A recent publication on clinical trial results arising from industry-sponsored head-to-head studies has concluded that problems continue to persist with industry-funded studies. The analysis, led by Dr. John Ioannidis at the Departments of Medicine and Health Research and Policy, Stanford Prevention Research Center, Stanford University showed that the literature on head-to-head randomized controlled trials (RCTs) is dominated by industry and that “industry-sponsored comparative assessments systematically yield favorable results for the sponsors.” In addition, Dr. Ioannidis argued that industry-sponsored studies tend to employ non-inferiority/equivalence designs more frequently than other trials and that when industry sponsorship and non-inferiority/equivalence designs coexist, then almost all trials report the desirable “favorable” results.
The research analysis, published in the February 2015 issue of the Journal of Clinical Epidemiology (http://dx.doi.org/10.1016/j.jclinepi.2014.12.016), aimed to map the status of head-to-head comparative randomized evidence and to assess if the source of clinical trial funding had any impact on either the design of the trial or the reported results. The researchers assembled a 50% random sample of RCTs published in journals and indexed in PubMed during 2011. As larger trials tend to have more impact on influencing medical practice, the researchers excluded trials with less than 100 participants and additionally focused their review on studies “evaluating the efficacy and safety of drugs, biologics, or medical devices in which two or more interventions were directly compared”. From 20,088 potentially relevant reports, 6,526 RCTs were identified of which 498 were deemed eligible head-to-head comparisons (7.6%). Following exclusion of RCTs with less than 100 participants, 319 head-to-head studies were included in the analysis. In summary, the review showed that industry-sponsored trials were larger in size, used more frequently non-inferiority/equivalence designs, and were more likely to have favorable results (superiority or non-inferiority/equivalence for the experimental treatment) than non-industry-sponsored trials. Industry funding [odds ratio (OR) 2.8; 95% confidence interval (CI): 1.6, 4.7] and non-inferiority/equivalence designs (OR 3.2; 95% CI: 1.5, 6.6), appeared to strongly associate with favorable findings. Fifty-five of the 57 (96.5%) industry-funded non-inferiority/equivalence trials presented desirable favorable results.

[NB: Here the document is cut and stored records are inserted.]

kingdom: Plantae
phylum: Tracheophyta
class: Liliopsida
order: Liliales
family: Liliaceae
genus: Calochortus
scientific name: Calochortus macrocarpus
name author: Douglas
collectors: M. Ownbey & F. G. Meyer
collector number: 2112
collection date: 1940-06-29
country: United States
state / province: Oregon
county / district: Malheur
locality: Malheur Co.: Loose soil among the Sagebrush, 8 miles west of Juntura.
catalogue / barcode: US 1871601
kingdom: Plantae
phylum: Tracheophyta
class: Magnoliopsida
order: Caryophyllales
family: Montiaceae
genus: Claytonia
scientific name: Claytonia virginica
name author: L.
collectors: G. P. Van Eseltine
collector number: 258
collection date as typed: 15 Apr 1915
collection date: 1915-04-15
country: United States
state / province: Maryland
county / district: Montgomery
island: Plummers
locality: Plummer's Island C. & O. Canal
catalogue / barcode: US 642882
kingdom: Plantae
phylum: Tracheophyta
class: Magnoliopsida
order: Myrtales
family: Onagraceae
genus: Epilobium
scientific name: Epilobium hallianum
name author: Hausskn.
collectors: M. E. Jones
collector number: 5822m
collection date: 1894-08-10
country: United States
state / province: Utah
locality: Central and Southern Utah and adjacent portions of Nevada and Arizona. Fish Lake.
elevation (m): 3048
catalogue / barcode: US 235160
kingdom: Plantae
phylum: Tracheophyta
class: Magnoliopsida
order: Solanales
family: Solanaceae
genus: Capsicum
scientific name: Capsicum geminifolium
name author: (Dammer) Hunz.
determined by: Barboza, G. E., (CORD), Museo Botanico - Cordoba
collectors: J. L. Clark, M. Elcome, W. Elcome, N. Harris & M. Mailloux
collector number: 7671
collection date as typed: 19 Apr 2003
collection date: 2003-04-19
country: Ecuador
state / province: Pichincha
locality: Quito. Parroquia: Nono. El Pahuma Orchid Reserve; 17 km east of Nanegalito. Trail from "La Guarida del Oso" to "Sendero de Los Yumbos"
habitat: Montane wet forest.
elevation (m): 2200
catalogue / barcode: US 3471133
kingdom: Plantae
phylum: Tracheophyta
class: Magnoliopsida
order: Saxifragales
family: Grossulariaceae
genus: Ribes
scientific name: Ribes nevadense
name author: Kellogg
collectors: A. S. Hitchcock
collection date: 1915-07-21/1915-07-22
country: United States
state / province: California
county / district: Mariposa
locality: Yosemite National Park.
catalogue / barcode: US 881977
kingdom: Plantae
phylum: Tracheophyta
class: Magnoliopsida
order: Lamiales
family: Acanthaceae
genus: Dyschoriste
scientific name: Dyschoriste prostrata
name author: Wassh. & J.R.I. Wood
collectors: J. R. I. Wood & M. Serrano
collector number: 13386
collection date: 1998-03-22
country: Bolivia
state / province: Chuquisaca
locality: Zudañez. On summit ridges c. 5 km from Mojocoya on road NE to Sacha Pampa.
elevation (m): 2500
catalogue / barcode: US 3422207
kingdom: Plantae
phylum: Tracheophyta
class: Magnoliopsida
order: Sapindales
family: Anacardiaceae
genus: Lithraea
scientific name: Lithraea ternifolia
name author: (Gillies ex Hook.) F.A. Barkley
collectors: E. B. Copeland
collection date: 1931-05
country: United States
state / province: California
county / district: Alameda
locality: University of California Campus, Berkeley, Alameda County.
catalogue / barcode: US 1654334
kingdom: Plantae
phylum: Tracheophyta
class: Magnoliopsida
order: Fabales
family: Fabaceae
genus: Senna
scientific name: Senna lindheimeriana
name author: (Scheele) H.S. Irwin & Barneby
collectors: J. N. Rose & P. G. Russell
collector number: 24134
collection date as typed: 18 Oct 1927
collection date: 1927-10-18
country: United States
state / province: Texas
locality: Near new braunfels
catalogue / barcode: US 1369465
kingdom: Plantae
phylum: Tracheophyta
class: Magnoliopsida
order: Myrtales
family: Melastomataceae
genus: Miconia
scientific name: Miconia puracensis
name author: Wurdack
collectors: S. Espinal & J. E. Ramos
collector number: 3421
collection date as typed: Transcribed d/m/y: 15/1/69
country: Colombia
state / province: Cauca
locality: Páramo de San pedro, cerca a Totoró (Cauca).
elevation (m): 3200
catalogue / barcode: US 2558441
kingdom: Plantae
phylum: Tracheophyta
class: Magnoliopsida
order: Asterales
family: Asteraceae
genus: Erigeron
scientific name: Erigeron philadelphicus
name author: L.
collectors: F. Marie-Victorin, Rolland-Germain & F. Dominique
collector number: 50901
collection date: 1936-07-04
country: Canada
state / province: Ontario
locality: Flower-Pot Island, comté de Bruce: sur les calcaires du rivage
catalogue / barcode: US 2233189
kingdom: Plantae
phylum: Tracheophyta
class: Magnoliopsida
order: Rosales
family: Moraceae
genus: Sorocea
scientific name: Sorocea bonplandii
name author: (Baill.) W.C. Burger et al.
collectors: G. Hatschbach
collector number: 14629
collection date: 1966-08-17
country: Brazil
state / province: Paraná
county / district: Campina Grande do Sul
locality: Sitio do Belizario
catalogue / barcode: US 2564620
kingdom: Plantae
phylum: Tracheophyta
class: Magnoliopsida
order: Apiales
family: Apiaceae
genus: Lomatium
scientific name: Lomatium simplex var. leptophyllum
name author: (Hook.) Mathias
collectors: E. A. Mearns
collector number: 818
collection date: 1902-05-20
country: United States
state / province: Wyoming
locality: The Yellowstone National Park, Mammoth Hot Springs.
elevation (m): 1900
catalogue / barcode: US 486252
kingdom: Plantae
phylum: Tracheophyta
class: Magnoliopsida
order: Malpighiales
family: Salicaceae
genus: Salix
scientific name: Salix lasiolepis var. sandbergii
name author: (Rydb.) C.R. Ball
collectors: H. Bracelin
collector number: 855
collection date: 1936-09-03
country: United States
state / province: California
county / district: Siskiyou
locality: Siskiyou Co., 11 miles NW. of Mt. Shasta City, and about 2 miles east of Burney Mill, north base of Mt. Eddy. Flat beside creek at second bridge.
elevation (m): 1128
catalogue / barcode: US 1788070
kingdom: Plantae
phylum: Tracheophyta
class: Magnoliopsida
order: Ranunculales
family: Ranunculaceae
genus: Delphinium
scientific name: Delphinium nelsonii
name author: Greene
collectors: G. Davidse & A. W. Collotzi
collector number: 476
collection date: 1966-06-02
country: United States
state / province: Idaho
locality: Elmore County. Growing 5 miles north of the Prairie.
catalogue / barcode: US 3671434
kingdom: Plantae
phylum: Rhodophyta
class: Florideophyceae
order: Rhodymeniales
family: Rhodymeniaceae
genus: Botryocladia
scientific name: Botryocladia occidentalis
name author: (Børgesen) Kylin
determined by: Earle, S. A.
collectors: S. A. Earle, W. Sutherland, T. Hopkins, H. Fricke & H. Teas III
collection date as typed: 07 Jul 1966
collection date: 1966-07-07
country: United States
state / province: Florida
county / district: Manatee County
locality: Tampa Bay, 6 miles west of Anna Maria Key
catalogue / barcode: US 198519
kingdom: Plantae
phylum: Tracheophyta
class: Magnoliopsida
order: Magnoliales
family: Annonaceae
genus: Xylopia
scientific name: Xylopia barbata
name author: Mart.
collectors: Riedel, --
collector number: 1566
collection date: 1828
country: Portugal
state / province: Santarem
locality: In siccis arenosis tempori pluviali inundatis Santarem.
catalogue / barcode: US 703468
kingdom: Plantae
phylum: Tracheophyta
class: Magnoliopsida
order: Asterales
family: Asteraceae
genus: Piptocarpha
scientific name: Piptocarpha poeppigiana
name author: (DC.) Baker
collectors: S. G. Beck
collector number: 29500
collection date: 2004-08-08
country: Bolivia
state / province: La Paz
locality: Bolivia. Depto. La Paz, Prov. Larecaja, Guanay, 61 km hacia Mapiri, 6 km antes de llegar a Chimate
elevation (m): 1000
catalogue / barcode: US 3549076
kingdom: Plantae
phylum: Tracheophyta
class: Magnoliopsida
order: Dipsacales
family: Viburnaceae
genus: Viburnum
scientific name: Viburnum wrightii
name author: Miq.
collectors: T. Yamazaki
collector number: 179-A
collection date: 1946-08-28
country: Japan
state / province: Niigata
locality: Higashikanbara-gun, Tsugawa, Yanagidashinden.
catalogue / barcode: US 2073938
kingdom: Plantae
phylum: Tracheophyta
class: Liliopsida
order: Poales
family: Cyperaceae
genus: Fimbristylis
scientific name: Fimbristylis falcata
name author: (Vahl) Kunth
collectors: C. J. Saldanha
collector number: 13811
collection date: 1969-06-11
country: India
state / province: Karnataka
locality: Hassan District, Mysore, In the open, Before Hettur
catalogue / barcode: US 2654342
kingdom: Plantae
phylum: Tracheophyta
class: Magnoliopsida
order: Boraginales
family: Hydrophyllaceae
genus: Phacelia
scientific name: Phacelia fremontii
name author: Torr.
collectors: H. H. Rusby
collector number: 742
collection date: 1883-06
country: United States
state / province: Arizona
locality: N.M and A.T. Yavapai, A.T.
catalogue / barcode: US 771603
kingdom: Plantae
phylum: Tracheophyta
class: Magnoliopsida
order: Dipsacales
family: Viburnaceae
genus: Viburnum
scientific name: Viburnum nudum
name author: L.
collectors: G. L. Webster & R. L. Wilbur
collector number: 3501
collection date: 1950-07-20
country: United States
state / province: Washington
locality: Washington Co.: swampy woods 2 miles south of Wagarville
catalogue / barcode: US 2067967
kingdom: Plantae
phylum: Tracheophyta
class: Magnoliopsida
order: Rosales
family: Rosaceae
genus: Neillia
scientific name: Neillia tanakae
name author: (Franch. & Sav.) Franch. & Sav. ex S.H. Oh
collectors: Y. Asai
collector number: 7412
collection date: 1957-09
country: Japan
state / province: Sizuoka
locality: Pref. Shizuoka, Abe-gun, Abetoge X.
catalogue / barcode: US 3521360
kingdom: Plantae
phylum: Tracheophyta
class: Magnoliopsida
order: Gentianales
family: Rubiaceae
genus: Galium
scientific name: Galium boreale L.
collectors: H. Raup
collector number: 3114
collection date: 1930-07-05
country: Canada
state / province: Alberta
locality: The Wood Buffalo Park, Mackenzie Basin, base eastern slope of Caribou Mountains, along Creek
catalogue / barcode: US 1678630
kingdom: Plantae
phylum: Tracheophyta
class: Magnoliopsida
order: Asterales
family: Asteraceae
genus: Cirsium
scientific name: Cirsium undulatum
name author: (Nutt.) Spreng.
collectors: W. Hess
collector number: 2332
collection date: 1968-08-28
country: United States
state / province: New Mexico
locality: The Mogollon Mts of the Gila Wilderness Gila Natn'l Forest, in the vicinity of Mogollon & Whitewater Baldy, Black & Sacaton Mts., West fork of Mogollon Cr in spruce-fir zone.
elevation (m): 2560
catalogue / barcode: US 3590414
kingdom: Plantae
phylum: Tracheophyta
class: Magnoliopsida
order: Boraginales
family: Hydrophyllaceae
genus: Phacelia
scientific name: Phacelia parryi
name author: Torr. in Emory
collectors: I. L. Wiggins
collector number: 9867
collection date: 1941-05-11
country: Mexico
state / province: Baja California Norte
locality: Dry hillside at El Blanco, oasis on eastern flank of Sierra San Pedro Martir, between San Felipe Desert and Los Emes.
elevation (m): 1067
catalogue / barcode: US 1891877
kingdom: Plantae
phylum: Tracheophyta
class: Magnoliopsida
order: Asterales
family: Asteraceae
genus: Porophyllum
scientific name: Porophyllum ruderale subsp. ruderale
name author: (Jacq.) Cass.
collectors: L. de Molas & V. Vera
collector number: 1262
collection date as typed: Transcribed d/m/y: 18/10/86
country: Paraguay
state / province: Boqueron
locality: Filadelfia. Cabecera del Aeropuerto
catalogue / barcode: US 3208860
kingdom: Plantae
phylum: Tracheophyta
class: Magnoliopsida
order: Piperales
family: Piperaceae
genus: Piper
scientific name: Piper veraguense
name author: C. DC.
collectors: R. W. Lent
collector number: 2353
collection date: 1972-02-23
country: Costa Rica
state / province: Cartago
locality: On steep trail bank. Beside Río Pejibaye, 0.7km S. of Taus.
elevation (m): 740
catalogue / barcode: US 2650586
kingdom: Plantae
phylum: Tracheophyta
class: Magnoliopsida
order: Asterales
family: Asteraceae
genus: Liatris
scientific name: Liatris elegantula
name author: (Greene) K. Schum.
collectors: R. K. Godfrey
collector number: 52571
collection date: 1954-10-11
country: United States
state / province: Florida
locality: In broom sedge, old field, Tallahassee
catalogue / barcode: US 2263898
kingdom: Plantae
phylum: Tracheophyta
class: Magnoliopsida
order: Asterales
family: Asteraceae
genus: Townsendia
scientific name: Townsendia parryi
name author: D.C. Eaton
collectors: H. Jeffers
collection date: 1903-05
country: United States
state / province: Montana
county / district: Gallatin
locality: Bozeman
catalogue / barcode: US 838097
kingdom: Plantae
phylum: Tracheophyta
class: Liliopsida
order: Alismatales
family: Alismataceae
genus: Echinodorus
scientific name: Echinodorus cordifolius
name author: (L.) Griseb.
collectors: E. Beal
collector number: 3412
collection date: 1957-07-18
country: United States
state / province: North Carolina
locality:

While most seasoned readers of the medical literature may be aware of the potential for conflict-of-interest arising from industry sponsored studies, fixing the issue can be a somewhat slow and laborious process with multiple stakeholders to satisfy. In their discussion of the trends arising from industry-sponsored trials, Dr. Ioannidis and research colleagues commented that, “there is strong dominance of the industry in the influential agenda of head-to-head comparisons, confirming the unbalance between profit and nonprofit sponsored sources of data of current literature.” In order to remedy the publication bias seen in such analyses the research group suggest that, “consideration should be given to allowing the conduct of more large trials of comparative effectiveness and safety under the control of nonprofit entities. The design of such trials should be such as to inform important questions rather than pre-emptively ensure that results would be favorable for a tested intervention.” The thorny question however remains in respect of who should pay for such studies – a “tax” on global pharma profits or funding from government sources?